[Exercise goal]: Throughout the records below, find each line holding "ANTENNAGATEAREA" and copy it.

[Listed records]:
•••••
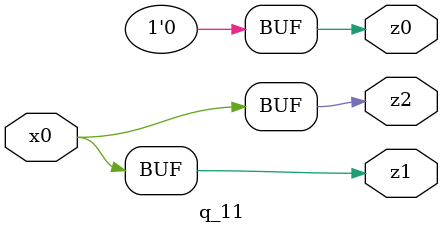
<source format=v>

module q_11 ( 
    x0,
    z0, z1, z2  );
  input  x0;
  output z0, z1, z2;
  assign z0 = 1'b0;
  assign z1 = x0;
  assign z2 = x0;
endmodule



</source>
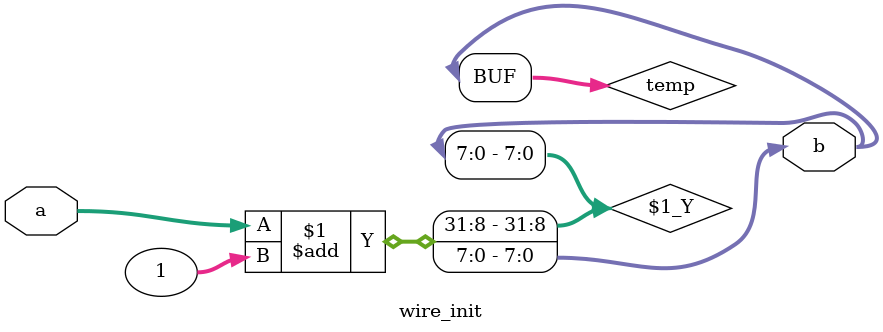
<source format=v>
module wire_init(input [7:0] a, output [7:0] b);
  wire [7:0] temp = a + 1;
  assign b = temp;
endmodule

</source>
•••••
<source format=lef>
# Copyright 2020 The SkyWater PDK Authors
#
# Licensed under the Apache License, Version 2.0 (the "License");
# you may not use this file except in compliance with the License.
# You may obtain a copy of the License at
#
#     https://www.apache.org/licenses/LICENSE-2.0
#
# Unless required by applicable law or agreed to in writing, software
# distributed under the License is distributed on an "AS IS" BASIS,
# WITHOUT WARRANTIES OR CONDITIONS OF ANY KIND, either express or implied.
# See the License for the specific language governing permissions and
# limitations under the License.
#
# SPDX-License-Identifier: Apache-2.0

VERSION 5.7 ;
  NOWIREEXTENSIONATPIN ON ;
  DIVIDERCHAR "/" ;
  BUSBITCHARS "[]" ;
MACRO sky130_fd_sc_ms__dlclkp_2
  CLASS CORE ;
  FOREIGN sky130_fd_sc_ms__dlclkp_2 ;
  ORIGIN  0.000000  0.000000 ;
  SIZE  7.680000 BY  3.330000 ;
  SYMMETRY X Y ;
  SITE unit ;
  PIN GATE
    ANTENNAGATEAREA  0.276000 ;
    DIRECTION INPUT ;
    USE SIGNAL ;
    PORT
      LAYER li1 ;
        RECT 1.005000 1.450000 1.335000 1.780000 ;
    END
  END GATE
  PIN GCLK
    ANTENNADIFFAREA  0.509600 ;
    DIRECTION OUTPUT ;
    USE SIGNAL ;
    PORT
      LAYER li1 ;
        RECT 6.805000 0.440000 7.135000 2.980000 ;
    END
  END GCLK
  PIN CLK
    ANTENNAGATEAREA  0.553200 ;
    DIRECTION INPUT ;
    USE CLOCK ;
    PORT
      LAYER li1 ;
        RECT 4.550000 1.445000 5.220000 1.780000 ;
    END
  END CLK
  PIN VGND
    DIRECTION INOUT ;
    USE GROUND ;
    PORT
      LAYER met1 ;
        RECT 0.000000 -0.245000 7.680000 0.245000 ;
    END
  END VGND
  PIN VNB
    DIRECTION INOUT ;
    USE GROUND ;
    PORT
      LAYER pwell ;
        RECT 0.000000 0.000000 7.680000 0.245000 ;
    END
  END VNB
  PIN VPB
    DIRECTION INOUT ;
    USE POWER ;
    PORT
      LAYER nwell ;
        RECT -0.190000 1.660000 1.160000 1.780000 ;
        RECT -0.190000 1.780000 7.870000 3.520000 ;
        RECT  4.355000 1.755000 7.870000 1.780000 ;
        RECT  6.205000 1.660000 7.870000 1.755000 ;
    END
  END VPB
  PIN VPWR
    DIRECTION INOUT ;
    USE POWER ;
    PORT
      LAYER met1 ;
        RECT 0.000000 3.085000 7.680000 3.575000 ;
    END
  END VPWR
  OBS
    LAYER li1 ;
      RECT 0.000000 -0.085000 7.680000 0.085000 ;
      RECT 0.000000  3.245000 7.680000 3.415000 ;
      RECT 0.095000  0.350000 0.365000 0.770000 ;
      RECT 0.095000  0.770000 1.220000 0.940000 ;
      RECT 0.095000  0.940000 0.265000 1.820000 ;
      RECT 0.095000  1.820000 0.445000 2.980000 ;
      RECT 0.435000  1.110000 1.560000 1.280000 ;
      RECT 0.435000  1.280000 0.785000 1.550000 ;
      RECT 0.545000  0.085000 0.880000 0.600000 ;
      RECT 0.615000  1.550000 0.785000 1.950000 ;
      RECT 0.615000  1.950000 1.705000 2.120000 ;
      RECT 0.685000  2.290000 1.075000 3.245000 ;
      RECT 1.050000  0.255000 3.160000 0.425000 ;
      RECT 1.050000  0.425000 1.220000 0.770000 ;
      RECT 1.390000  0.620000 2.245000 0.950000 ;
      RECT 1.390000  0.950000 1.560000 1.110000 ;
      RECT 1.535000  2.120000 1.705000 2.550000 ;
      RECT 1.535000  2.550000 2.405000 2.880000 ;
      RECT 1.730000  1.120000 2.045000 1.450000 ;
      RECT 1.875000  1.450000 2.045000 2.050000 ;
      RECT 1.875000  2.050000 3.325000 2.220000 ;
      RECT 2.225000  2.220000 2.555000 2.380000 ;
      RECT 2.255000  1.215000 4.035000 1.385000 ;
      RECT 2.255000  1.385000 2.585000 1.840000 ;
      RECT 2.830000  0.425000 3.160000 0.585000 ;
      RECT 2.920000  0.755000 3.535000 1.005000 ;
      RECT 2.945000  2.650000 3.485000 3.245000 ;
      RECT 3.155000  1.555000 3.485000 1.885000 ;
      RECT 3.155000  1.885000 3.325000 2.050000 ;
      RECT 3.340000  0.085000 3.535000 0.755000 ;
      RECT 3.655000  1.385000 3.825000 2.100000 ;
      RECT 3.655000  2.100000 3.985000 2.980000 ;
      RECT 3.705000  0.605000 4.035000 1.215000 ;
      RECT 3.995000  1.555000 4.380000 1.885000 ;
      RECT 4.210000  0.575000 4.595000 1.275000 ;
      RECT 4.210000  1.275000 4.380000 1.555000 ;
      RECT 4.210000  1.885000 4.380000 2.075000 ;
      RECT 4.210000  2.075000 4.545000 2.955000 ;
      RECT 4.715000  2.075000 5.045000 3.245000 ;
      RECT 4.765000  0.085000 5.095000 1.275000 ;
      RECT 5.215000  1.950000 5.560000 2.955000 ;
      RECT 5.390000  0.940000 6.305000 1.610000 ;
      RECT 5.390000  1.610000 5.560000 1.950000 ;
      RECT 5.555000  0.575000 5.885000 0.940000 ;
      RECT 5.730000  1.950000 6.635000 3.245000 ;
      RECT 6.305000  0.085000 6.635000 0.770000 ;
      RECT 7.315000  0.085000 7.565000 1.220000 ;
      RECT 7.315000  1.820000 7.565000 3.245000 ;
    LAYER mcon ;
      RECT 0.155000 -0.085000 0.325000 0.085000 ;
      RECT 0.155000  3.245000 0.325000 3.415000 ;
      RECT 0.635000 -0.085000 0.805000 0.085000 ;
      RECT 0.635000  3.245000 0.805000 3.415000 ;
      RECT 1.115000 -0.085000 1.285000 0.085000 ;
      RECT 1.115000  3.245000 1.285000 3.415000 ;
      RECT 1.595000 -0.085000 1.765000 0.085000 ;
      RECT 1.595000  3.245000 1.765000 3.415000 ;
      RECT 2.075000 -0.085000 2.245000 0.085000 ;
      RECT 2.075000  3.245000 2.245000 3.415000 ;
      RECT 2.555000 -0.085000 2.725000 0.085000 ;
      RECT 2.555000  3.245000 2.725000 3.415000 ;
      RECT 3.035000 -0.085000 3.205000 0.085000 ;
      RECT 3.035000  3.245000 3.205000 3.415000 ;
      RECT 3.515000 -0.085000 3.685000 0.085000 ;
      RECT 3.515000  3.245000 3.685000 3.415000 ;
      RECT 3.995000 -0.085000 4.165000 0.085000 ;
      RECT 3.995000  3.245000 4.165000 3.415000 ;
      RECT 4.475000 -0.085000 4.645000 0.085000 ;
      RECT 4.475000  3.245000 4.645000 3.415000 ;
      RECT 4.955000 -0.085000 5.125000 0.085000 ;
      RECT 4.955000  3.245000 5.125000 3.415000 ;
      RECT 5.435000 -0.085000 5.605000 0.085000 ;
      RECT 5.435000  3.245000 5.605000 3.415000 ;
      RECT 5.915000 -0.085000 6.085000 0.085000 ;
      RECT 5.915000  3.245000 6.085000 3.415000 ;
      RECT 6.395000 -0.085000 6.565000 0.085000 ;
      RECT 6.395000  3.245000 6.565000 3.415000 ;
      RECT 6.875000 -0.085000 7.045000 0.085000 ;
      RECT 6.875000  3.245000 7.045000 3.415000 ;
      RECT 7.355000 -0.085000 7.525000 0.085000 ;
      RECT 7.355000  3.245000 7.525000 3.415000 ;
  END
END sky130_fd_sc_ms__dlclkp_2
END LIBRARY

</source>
•••••
[Problem solution]:
    ANTENNAGATEAREA  0.276000 ;
    ANTENNAGATEAREA  0.553200 ;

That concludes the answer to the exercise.